• _Exercise instructions_:
In the worked solution below, why is x = 6561 checked against the condition x ≥ 0 before it is given as the answer?

++++ Passage to read ++++

Question Find the positive solution of the equation. \[ 8 x^{\frac{7}{4}}+16=38263768 \]

Solve the equation \( 8x^{\frac{7}{4}}+16=38263768 \). Solve the equation by following steps: - step0: Solve for \(x\): \(8x^{\frac{7}{4}}+16=38263768\) - step1: Find the domain: \(8x^{\frac{7}{4}}+16=38263768,x\geq 0\) - step2: Move the constant to the right side: \(8x^{\frac{7}{4}}=38263768-16\) - step3: Subtract the numbers: \(8x^{\frac{7}{4}}=38263752\) - step4: Divide both sides: \(\frac{8x^{\frac{7}{4}}}{8}=\frac{38263752}{8}\) - step5: Divide the numbers: \(x^{\frac{7}{4}}=4782969\) - step6: Raise both sides to the \(\frac{4}{7}\)-th power\(:\) \(\left(x^{\frac{7}{4}}\right)^{\frac{4}{7}}=4782969^{\frac{4}{7}}\) - step7: Evaluate the power: \(x=6561\) - step8: Check if the solution is in the defined range: \(x=6561,x\geq 0\) - step9: Find the intersection: \(x=6561\) The positive solution of the equation \(8x^{\frac{7}{4}}+16=38263768\) is \(x=6561\).

++++ Data segment ++++

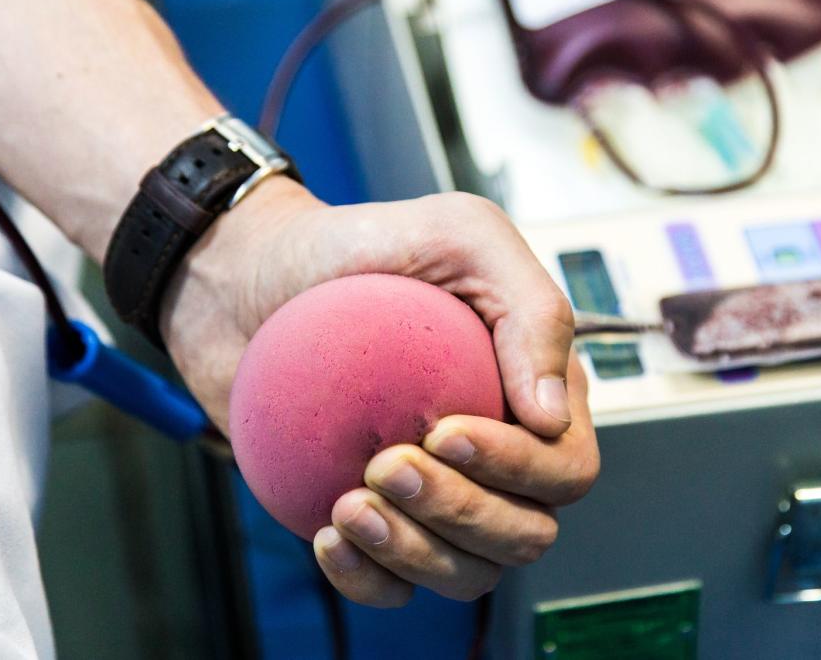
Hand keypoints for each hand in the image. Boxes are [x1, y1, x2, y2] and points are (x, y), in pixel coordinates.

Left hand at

++++

• _Answer space_:
In its first step, the solution sets the domain of the equation as x ≥ 0. The check confirms that 6561 falls within that defined range, so the intersection gives x = 6561 as the positive solution.